----- Data shown
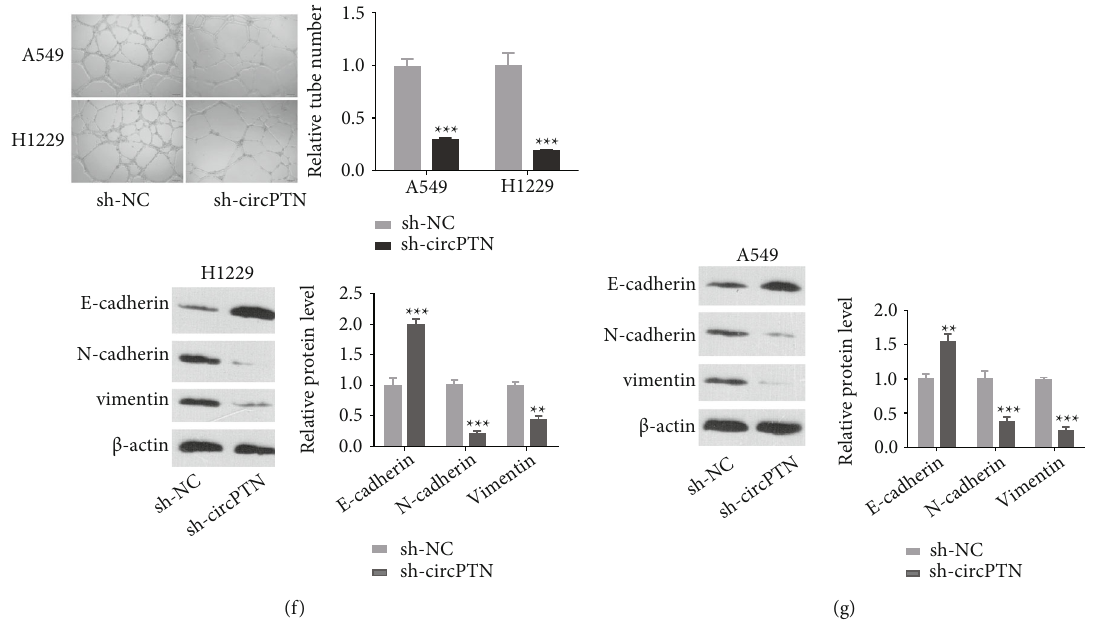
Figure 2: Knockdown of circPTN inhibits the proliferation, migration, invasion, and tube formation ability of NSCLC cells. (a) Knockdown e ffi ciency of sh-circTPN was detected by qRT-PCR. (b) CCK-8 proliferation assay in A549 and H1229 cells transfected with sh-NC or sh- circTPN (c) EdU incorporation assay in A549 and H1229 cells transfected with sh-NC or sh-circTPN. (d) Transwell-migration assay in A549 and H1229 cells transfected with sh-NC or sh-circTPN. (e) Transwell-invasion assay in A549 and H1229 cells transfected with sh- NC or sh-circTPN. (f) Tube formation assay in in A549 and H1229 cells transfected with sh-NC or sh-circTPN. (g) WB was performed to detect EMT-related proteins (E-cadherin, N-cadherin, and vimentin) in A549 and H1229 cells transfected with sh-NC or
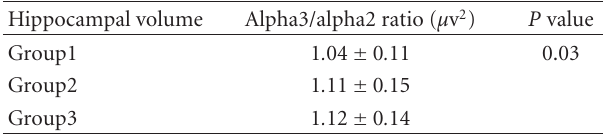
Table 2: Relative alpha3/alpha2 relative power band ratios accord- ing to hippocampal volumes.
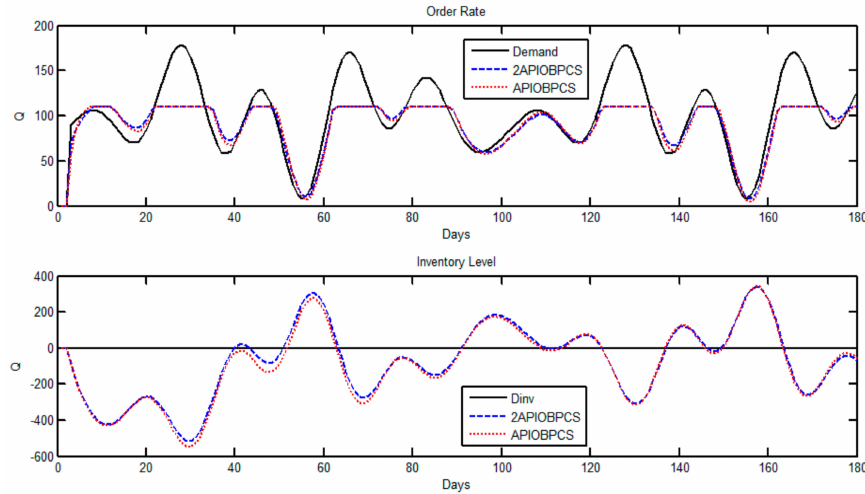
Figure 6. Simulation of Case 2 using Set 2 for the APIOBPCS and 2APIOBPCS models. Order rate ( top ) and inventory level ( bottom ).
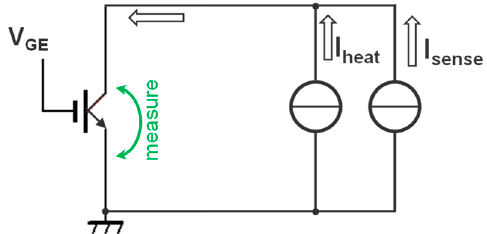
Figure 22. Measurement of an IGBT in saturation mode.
----------
- [Exercise prompt] Print the material above exactly as it appears, but not its pictures.

- [Result of this exercise]
Figure 2: Knockdown of circPTN inhibits the proliferation, migration, invasion, and tube formation ability of NSCLC cells. (a) Knockdown e ffi ciency of sh-circTPN was detected by qRT-PCR. (b) CCK-8 proliferation assay in A549 and H1229 cells transfected with sh-NC or sh- circTPN (c) EdU incorporation assay in A549 and H1229 cells transfected with sh-NC or sh-circTPN. (d) Transwell-migration assay in A549 and H1229 cells transfected with sh-NC or sh-circTPN. (e) Transwell-invasion assay in A549 and H1229 cells transfected with sh- NC or sh-circTPN. (f) Tube formation assay in in A549 and H1229 cells transfected with sh-NC or sh-circTPN. (g) WB was performed to detect EMT-related proteins (E-cadherin, N-cadherin, and vimentin) in A549 and H1229 cells transfected with sh-NC or
Table 2: Relative alpha3/alpha2 relative power band ratios accord- ing to hippocampal volumes.
Figure 6. Simulation of Case 2 using Set 2 for the APIOBPCS and 2APIOBPCS models. Order rate ( top ) and inventory level ( bottom ).
Figure 22. Measurement of an IGBT in saturation mode.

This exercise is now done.